Тем временем Ник установил видео на большой экран, достал где-то за занавеской наушники, подключил их и передал Михаилу. На экране появилась заставка студии, а затем начался сам фильм–интервью.
С экрана на Михаила смотрела пожилая женщина. Она сидела в кресле в той самой квартире, где он побывал совсем недавно. Взгляд обращен на интервьюера. Ни худая и не полная, старушка, выглядела на свои девяносто с хвостиком. У нее на лице была мягкая, добрая и грустная улыбка. Совершенно седые волосы, завитые, аккуратно обрамляли голову. Кого-то она напомнила Михаилу. Да, конечно же, очень похожа на ту старушку–провидицу, с которой он говорил в Тульской области несколько дней назад. Михаил наклонился к экрану, чтобы приглядеться. Словно две сестры – удивительное сходство, отметил он про себя. А может, это сходство всех глубоко пожилых людей?
По ходу интервью Модис рассказывала о своей молодости, о выступлениях во время войны. Но эти рассказы касались в основном художественной части, без выражения ее личного отношения к происходившему. Она рассказывала о встречах с авторами песен, о том, как она находила нужную подачу для каждого исполняемого произведения, как меняла его в зависимости от принятия публикой.
Михаил обратил внимание на то, как была одета Модис во время интервью: на ней было черное платье со светлым пуховым платком. На платье, и Михаил специально приглядывался, сверкали бусы, в ушах замечались серёжки. Но сильнее всего Михаила привлекали мелькающие на экране руки: он пытался заметить перстень на пальце. Но видел только красивое кольцо, не похожее на тот перстень, который он видел на фотографии.
Фильм–интервью длился тридцать минут. После первого просмотра Михаил попросил поставить фильм еще раз, и еще раз просмотрел его очень внимательно, делая, в основном для вида, небольшие заметки в своем блокноте.

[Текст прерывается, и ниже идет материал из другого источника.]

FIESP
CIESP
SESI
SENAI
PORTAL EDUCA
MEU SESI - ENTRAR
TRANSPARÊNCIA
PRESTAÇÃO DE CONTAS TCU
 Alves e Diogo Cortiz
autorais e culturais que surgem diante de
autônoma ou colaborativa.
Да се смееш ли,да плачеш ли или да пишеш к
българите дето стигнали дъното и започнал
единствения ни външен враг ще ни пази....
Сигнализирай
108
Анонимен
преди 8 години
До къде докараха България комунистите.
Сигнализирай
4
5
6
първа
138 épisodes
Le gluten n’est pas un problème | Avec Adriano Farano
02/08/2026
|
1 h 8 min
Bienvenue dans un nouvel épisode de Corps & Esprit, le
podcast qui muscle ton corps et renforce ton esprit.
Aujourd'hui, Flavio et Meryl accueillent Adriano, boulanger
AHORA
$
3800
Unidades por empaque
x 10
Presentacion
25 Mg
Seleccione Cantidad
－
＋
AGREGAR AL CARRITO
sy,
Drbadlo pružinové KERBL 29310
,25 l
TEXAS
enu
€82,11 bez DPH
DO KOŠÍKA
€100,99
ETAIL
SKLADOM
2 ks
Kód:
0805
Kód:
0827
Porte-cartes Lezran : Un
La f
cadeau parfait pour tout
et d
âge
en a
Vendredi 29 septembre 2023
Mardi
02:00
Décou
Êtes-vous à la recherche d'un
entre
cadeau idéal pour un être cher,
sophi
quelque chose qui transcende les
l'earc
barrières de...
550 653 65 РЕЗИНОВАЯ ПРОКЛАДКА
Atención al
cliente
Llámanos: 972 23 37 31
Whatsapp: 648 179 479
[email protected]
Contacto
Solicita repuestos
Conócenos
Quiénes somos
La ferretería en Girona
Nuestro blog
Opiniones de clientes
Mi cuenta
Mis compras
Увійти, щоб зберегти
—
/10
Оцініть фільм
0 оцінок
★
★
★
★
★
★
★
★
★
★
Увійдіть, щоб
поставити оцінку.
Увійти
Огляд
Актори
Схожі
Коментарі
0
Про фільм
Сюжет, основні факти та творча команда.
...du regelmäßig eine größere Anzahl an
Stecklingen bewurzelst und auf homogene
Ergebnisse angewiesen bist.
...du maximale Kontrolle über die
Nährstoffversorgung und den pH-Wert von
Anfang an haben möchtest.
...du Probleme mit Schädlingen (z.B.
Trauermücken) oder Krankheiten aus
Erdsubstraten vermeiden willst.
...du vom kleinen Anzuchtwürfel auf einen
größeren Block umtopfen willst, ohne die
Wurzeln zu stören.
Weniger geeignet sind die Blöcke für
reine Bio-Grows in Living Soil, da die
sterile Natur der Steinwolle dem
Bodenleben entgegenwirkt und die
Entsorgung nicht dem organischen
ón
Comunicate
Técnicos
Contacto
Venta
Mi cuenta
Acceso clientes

Пока он смотрел фильм, обращал в полглаза внимание на то, чем занят сам Ник. Тот, тоже надев наушники, работал с другим видео. Наверно, подумал Михаил, другой монтаж. После двух просмотров Михаил спросил:
– Скажите, а сколько времени вы снимали этот фильм?
– Около двух часов, кажется.
– Это было в один день или за несколько дней.
Ник несколько настороженно посмотрел на Михаила, задумался и ответил:
– Всё было снято примерно часа за два в один день.
– Да, понятно. И вы только однажды побывали в ее квартире?
– Не понимаю, какое отношение это может иметь к фильму? – явно раздраженно спросил Ник.
Михаил понял, что он немного перегнул палку с вопросами. Нужно бы понять, что он сейчас не в своем кабинете в «конторе», а в чужом офисе, да еще и в чужой стране, да еще и исполняет чужую роль. И тут он попробовал вернуться к прежней тактике:
– Возможно, вам удалось посмотреть, как жила известная артистка, вот что я имел ввиду?
Но по виду Ника стало заметно, что это не только не улучшило, а даже немного ухудшило положение. Ник молчал несколько секунд, потом сказал:
– Я бывал не один раз в той квартире. Это требовалось для съемок. А почему, все–таки вы интересуетесь?
– Может быть, у вас есть полная версия? Интересно было бы взглянуть, если вы не против, – Михаил решил немного разрядить обстановку.
– Да, есть. Сейчас поставлю, – ответил Ник примирительным тоном, вероятно решив, что лучше сделать паузу в общении.
Полная версия длилась более двух часов. На ней запечатлелись моменты подготовки, техническая настройка, пара–тройка первичных вопросов для установления нужного настроения. Кроме этого, на кадрах были видны элементы интерьера квартиры, вырезанные при монтаже. Но самым интересным Михаилу показалось появление несколько раз в кадре молодой девушки в спортивном костюме. Должно быть, это и есть та самая Екатерина Третьякова, решил Михаил.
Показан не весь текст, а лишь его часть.